Error inserting bytes data
wpfl-dbt opened this issue · comments
I'm trying to insert data into a table with the following definition, where the base class defines the schema and metadata.
class Dedupes(CMFBase):
__tablename__ = "cmf__ddupes"
__table_args__ = (UniqueConstraint("left", "right"),)
sha1: Mapped[bytes] = mapped_column(primary_key=True)
left: Mapped[bytes] = mapped_column()
right: Mapped[bytes] = mapped_column()
I'm trying to insert data that looks like this:
sha1 | left | right |
---|---|---|
b'\x1a\x86\x83\xbf\xe8I\x8f\x14\xe7\xe8i\xe0\x... | b'\x03\xfb\xaf\xea\xb1\xe3O\xcbY\x11p\2\x83\x... | b']\x92\x90V\xda\xc2\xe0\xbe\t\xb385\x9bx%f{\x... |
b'\x08\xdd\x1e\x85r\xa6\x14"\x1b>r3\x85E\xd4e... | b'v\xc6\xa7\tM\xbay\x96\x19\x03e\xe8\xec\xb6r... | b'\xa5\xceT\x06\xad\x8eg\xaa\x81\xc6\n\x9bs\x9... |
b'\xe8{J\xc0[\xfa\xe7Y\xd4M\t\xf1V\x9a\x07\x1b... | b'#\t\x8aa1\x01\xfb1u\xb3\xcdf\xf7\xa3\x97\xbf... | b'\xad>H\x14\x83\x15&\xe5\xfcn\xb3\xef\x8a\xa0... |
The bytes
Python datatype, especially represented as a b-string, seems to give pg-bulk-ingest
some trouble:
import itertools.batched
from pg_bulk_ingest import Upsert, ingest
def batches(high_watermark):
for records in itertools.batched(dataframe.to_records(index=None), 100_000):
yield None, None, ((Dedupes.__table__, (t)) for t in records)
with engine.connect() as conn:
ingest(
conn=conn,
metadata=Dedupes.metadata,
batches=fn_dedupe_batch,
upsert=Upsert.IF_PRIMARY_KEY,
)
cmf/data/results.py:161: in to_cmf
self._deduper_to_cmf(engine=engine)
cmf/data/results.py:369: in _deduper_to_cmf
ingest(
/opt/conda/envs/company_matching/lib/python3.9/site-packages/pg_bulk_ingest.py:370: in ingest
csv_copy(sql, copy_from_stdin, conn, target_table, batch_table, table_batch)

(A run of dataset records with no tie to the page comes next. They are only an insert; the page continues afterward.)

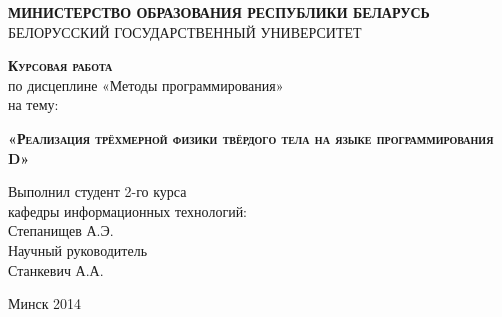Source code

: \begin{titlepage}
\newpage

\begin{center}
\textsc{\textbf{МИНИСТЕРСТВО ОБРАЗОВАНИЯ РЕСПУБЛИКИ БЕЛАРУСЬ}} \\
\vspace{1cm}
БЕЛОРУССКИЙ ГОСУДАРСТВЕННЫЙ УНИВЕРСИТЕТ \\
\end{center}
 
\vspace{8em}

\begin{center}
\Large \textsc{\textbf{Курсовая работа}} \\
по дисцеплине  «Методы программирования» \\
на тему:
\end{center}

\vspace{2.5em}
 
\begin{center}
\textsc{\textbf{«Реализация трёхмерной физики твёрдого тела \linebreak на языке программирования D»}}
\end{center}

\vspace{12em}
 
\begin{flushleft}
Выполнил студент 2-го курса \\
кафедры информационных технологий: \\
Степанищев А.Э. \\
\vspace{1.5em}
Научный руководитель \\
Станкевич А.А.\\
\vspace{1.5em}
\end{flushleft}
 
\vspace{\fill}

\begin{center}
Минск 2014
\end{center}

\end{titlepage}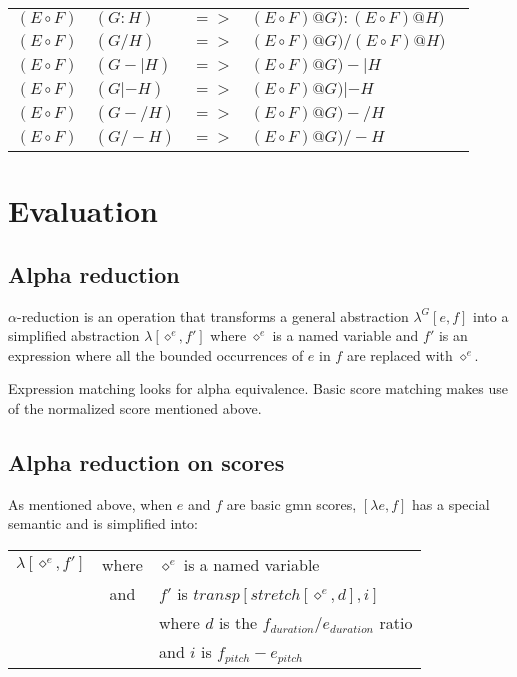 \documentclass[10pt,a4paper,frenchb]{article}
\newcommand{\seq}{:}
\newcommand{\var}[1]{\diamond^#1}
\begin{document}
\begin{table}[H]
\begin{center}
\begin{tabular}{r@{@}lcll}
 \hline
 $ (E \circ F)$ & $(G \seq H)$ & $=>$ & $(E \circ F) @ G) \seq (E \circ F) @ H)$ & \\
 $ (E \circ F)$ & $(G / H)$ & $=>$ & $(E \circ F) @ G) / (E \circ F) @ H)$ & \\ 
 $ (E \circ F)$ & $(G -| H)$ & $=>$ & $(E \circ F) @ G) -| H$ & \\
 $ (E \circ F)$ & $(G |- H)$ & $=>$ & $(E \circ F) @ G) |- H$ & \\ 
 $ (E \circ F)$ & $(G -/ H)$ & $=>$ & $(E \circ F) @ G) -/ H$ & \\
 $ (E \circ F)$ & $(G /- H)$ & $=>$ & $(E \circ F) @ G) /- H$ & 
\\

\end{tabular}
\end{center}
\end{table}


\section{Evaluation}

\subsection{Alpha reduction}

$\alpha$-reduction is an operation that transforms a general abstraction $\lambda^G[e,f]$ into a simplified abstraction $\lambda[\var{e},f']$ where $\var{e}$ is a named variable and $f'$ is an expression where all the bounded occurrences of $e$ in $f$ are replaced with $\var{e}$.

Expression matching looks for alpha equivalence. Basic score matching makes use of the normalized score mentioned above. 

\subsection{Alpha reduction on scores}

As mentioned above, when $e$ and $f$ are basic gmn scores, $[\lambda e,f]$ has a special semantic and is simplified into: 
\begin{tabular}{rcl}
 $\lambda[\var{e},f']$ & where & $\var{e}$ is a named variable \\
 	& and & $f'$ is $transp[stretch[\var{e}, d], i]$ \\
 	&  & where $d$ is the $f_{duration} / e_{duration}$ ratio \\
 	&  & and $i$ is $f_{pitch} - e_{pitch}$ \\
\end{tabular}
\end{document}
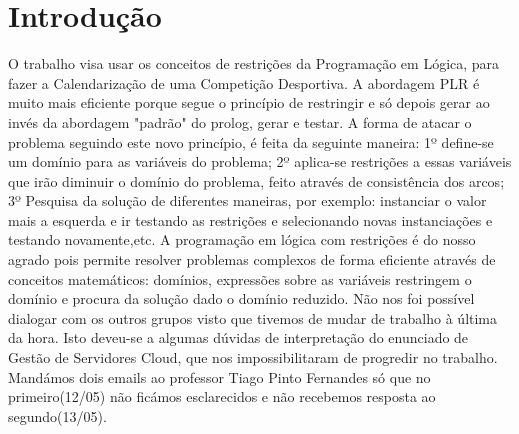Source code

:\documentclass[runningheads,a4paper]{llncs}
\begin{document}
\section{Introdução}
O trabalho visa usar os conceitos de restrições da Programação em Lógica, para fazer a Calendarização de uma Competição Desportiva. A abordagem PLR é muito mais eficiente porque segue o princípio de restringir e só depois gerar ao invés da abordagem "padrão" do prolog, gerar e testar. A forma de atacar o problema seguindo este novo princípio, é feita da seguinte maneira: 1º define-se um domínio para as variáveis do problema; 2º aplica-se restrições a essas variáveis que irão diminuir o domínio do problema, feito através de consistência dos arcos; 3º Pesquisa da solução de diferentes maneiras, por exemplo: instanciar o valor mais a esquerda e ir testando as restrições e selecionando novas instanciações e testando novamente,etc. A programação em lógica com restrições é do nosso agrado pois permite resolver problemas complexos de forma eficiente através de conceitos matemáticos: domínios, expressões sobre as variáveis restringem o domínio e procura da solução dado o domínio reduzido. Não nos foi possível dialogar com os outros grupos visto que tivemos de mudar de trabalho à última da hora. Isto deveu-se a algumas dúvidas de interpretação do enunciado de Gestão de Servidores Cloud, que nos impossibilitaram de progredir no trabalho. Mandámos dois emails ao professor Tiago Pinto Fernandes só que no primeiro(12/05) não ficámos esclarecidos e não recebemos resposta ao segundo(13/05).
\end{document}
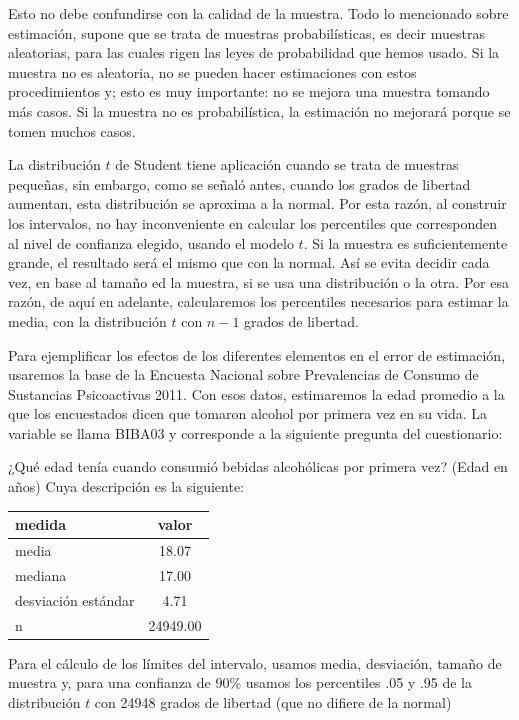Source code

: \documentclass[]{book}
\begin{document}
Esto no debe confundirse con la calidad de la muestra. Todo lo
mencionado sobre estimación, supone que se trata de muestras
probabilísticas, es decir muestras aleatorias, para las cuales rigen las leyes de probabilidad que hemos usado. Si la muestra no es aleatoria, no se pueden hacer estimaciones con estos procedimientos y; esto es muy importante: no se mejora una muestra tomando más casos. Si la muestra no es probabilística, la estimación no mejorará porque se tomen muchos casos.

La distribución \(t\) de Student tiene aplicación cuando se trata de muestras pequeñas, sin embargo, como se señaló antes, cuando los grados de libertad aumentan, esta distribución se aproxima a la normal. Por esta razón, al construir los intervalos, no hay inconveniente en calcular los percentiles que corresponden al nivel de confianza elegido, usando el modelo \(t\). Si la muestra es suficientemente grande, el resultado será el mismo que con la normal. Así se evita decidir cada vez, en base al tamaño ed la muestra, si se usa una distribución o la otra. Por esa razón, de aquí en adelante, calcularemos los percentiles necesarios para estimar la media, con la distribución \(t\) con \(n-1\) grados de libertad.

Para ejemplificar los efectos de los diferentes elementos en el error de
estimación, usaremos la base de la Encuesta Nacional sobre Prevalencias de Consumo de Sustancias Psicoactivas 2011. Con esos datos, estimaremos la edad promedio a la que los encuestados dicen que tomaron alcohol por primera vez en su vida. La variable se llama BIBA03 y corresponde a la siguiente pregunta del cuestionario:

¿Qué edad tenía cuando consumió bebidas alcohólicas por primera vez?
(Edad en años)
Cuya descripción es la siguiente:

\begin{table}[H]
\centering
\begin{tabular}{lc}
\toprule
medida & valor\\
\midrule
\rowcolor{gray!6}  media & 18.07\\
mediana & 17.00\\
\rowcolor{gray!6}  desviación estándar & 4.71\\
n & 24949.00\\
\bottomrule
\end{tabular}
\end{table}

Para el cálculo de los límites del intervalo, usamos media, desviación, tamaño de muestra y, para una confianza de 90\% usamos los percentiles .05 y .95 de la distribución \(t\) con 24948 grados de libertad (que no difiere de la normal)
\end{document}
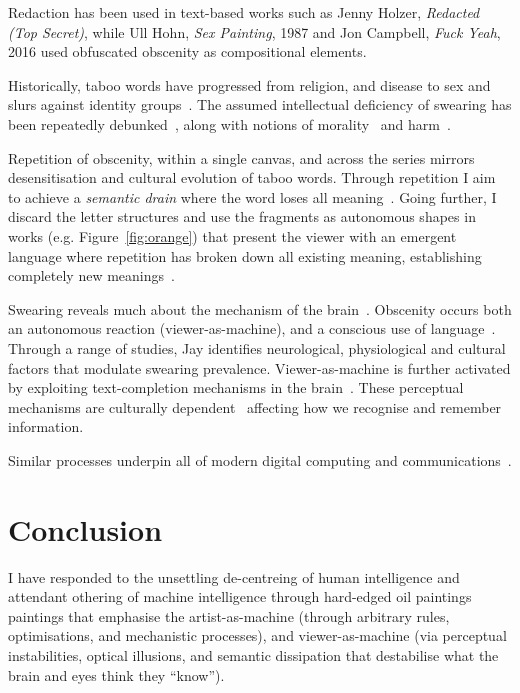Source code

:\documentclass[12pt]{article}
\begin{document}
Redaction has been used in text-based works such as Jenny Holzer,
\emph{Redacted (Top Secret)}, while Ull Hohn, \emph{Sex Painting},
1987 and Jon Campbell, \emph{Fuck Yeah}, 2016 used obfuscated obscenity
as compositional elements.

Historically, taboo words have progressed from religion, and disease
to sex and slurs against identity
groups~\cite{douglas1966purity,pinker2008seven,mcwhorter2024nine}. The
assumed intellectual deficiency of swearing has been repeatedly
debunked~\cite{reiman2022swearfluency,jay2015taboo}, along with
notions of morality~\cite{pinker2017moral,devries2023swearing} and
harm~\cite{jay2009offensive}.

Repetition of obscenity, within a single canvas, and across the series
mirrors desensitisation and cultural evolution of taboo words.
Through repetition I aim to achieve a \emph{semantic drain} where the
word loses all
meaning~\cite{barthes1957mythologies,derrida1972dissemination}. Going
further, I discard the letter structures and use the fragments as
autonomous shapes in works (e.g. Figure~\ref{fig:orange}) that present
the viewer with an emergent language where repetition has broken down
all existing meaning, establishing completely new
meanings~\cite{derrida1972dissemination,deleuze1968difference,baudrillard1981simulacra}.

Swearing reveals much about the mechanism of the
brain~\cite{bergen2018what}. Obscenity occurs both an autonomous
reaction (viewer-as-machine), and a conscious use of
language~\cite{jay1999why}.  Through a range of studies, Jay
identifies neurological, physiological and cultural factors that
modulate swearing prevalence. Viewer-as-machine is further activated
by exploiting text-completion mechanisms in the
brain~\cite{Taylor1953,Reicher1969,Healy1976,GraingerWhitney2004,CohenDehaene2000,Levy2008}. These
perceptual mechanisms are culturally
dependent~\cite{Bartlett1932,Hall1976,ChuaBolandNisbett2005,MasudaNisbett2001}
affecting how we recognise and remember information.

Similar processes underpin all of modern digital computing and
communications~\cite{shannon1948}.

\section{Conclusion}
I have responded to the unsettling de-centreing of human intelligence
and attendant othering of machine intelligence through hard-edged oil
paintings paintings that emphasise the artist-as-machine (through
arbitrary rules, optimisations, and mechanistic processes), and
viewer-as-machine (via perceptual instabilities, optical illusions,
and semantic dissipation that destabilise what the brain and eyes
think they ``know''). 
\end{document}
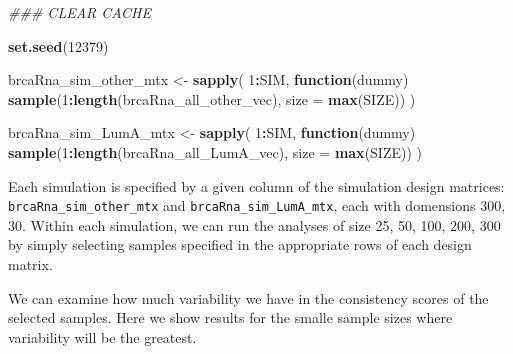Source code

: \documentclass[
]{book}
\newenvironment{Shaded}{\begin{snugshade}}{\end{snugshade}}
\newcommand{\CommentTok}[1]{\textcolor[rgb]{0.56,0.35,0.01}{\textit{#1}}}
\newcommand{\ControlFlowTok}[1]{\textcolor[rgb]{0.13,0.29,0.53}{\textbf{#1}}}
\newcommand{\DataTypeTok}[1]{\textcolor[rgb]{0.13,0.29,0.53}{#1}}
\newcommand{\DecValTok}[1]{\textcolor[rgb]{0.00,0.00,0.81}{#1}}
\newcommand{\KeywordTok}[1]{\textcolor[rgb]{0.13,0.29,0.53}{\textbf{#1}}}
\newcommand{\NormalTok}[1]{#1}
\newcommand{\OperatorTok}[1]{\textcolor[rgb]{0.81,0.36,0.00}{\textbf{#1}}}
\newcommand{\StringTok}[1]{\textcolor[rgb]{0.31,0.60,0.02}{#1}}
\begin{document}
\begin{Shaded}
\begin{Highlighting}[]
\CommentTok{\#\#\# CLEAR CACHE}

\KeywordTok{set.seed}\NormalTok{(}\DecValTok{12379}\NormalTok{)}

\NormalTok{brcaRna\_sim\_other\_mtx <{-}}\StringTok{ }\KeywordTok{sapply}\NormalTok{(}
 \DecValTok{1}\OperatorTok{:}\NormalTok{SIM, }
 \ControlFlowTok{function}\NormalTok{(dummy) }
   \KeywordTok{sample}\NormalTok{(}\DecValTok{1}\OperatorTok{:}\KeywordTok{length}\NormalTok{(brcaRna\_all\_other\_vec), }\DataTypeTok{size =}  \KeywordTok{max}\NormalTok{(SIZE))}
\NormalTok{)}


\NormalTok{brcaRna\_sim\_LumA\_mtx <{-}}\StringTok{ }\KeywordTok{sapply}\NormalTok{(}
 \DecValTok{1}\OperatorTok{:}\NormalTok{SIM, }
 \ControlFlowTok{function}\NormalTok{(dummy) }
   \KeywordTok{sample}\NormalTok{(}\DecValTok{1}\OperatorTok{:}\KeywordTok{length}\NormalTok{(brcaRna\_all\_LumA\_vec), }\DataTypeTok{size =}  \KeywordTok{max}\NormalTok{(SIZE))}
\NormalTok{)}
\end{Highlighting}
\end{Shaded}

Each simulation is specified by a given column of the simulation design matrices:
\texttt{brcaRna\_sim\_other\_mtx} and \texttt{brcaRna\_sim\_LumA\_mtx}, each with domensions 300, 30.
Within each simulation, we can run the analyses of size 25, 50, 100, 200, 300 by simply selecting
samples specified in the appropriate rows of each design matrix.

We can examine how much variability we have in the consistency scores of the selected samples.
Here we show results for the smalle sample sizes where variability will be the greatest.
\end{document}
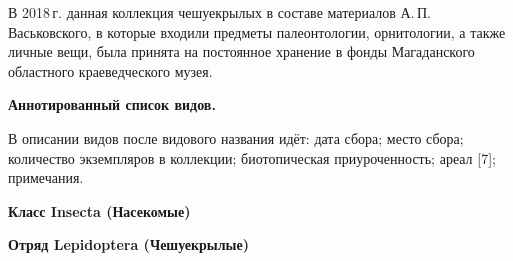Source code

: В 2018\,г. данная коллекция чешуекрылых в составе материалов А.\,П.\,Вась\-ковского, в которые входили предметы палеонтологии, орнитологии, а также личные вещи, была принята на постоянное хранение в фонды Магаданского областного краеведческого музея.

\textbf{Аннотированный список видов.}

В описании видов после видового названия идёт: дата сбора; место сбора; количество экземпляров в коллекции; биотопическая приуроченность; ареал [7]; примечания.
\vspace{-6pt}
\begin{center}
\textbf{Класс Insecta (Насекомые)}

\textbf{Отряд Lepidoptera (Чешуекрылые)}
\end{center}

\vspace{-8pt}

/opt/conda/envs/company_matching/lib/python3.9/site-packages/pg_bulk_ingest.py:267: in csv_copy
copy_from_stdin(cursor, str(bind_identifiers(sql, conn, "COPY {}.{} FROM STDIN", batch_table.schema, batch_table.name)), to_file_like_obj(db_rows, str))
_ _ _ _ _ _ _ _ _ _ _ _ _ _ _ _ _ _ _ _ _ _ _ _ _ _ _ _ _ _ _ _ _ _ _ _ _ _ _ _ _ _ _ _ _ _ _ _ _ _ _
cursor = <cursor object at 0x7f663ae73130; closed: -1>
query = 'COPY "test"."_tmp_52c372382f5740d4a65701a598aa99a0" FROM STDIN'
f = <to_file_like_obj.to_file_like_obj.<locals>.FileLikeObj object at 0x7f660fc4bf10>
def copy_from_stdin2(cursor, query, f):
> cursor.copy_expert(query, f, size=65536)
E psycopg2.errors.InvalidTextRepresentation: invalid input syntax for type bytea
E CONTEXT: COPY _tmp_52c372382f5740d4a65701a598aa99a0, line 1, column left: "b'\xbe>\xbb\r\xf6\xd8`F\x0c\xa7rt/p!\xd8\xb0\xc7\xac\x1c'"
/opt/conda/envs/company_matching/lib/python3.9/site-packages/pg_bulk_ingest.py:60: InvalidTextRepresentation
While probably pg-bulk-ingest should handle this better, I suspect this is solvable in client (i.e. your) code, essentially by converting it to a str
instance that's in the "hex" format described at https://www.postgresql.org/docs/current/datatype-binary.html#DATATYPE-BINARY-BYTEA-HEX-FORMAT
my_bytes = b'abc'
my_bytes_postgresql_friendly_str = '\\x' + my_bytes.hex().upper()
Or if you're keen, you can probably add a clause at
pg-bulk-ingest/pg_bulk_ingest.py
Line 257 in 38840d1
sa.BYTEA
, and then do the above (and add a test for it).
It would technically be a breaking change if for all sa.BYTEA
columns we depend on the input value being a bytes
instance, but I think I'm good with that.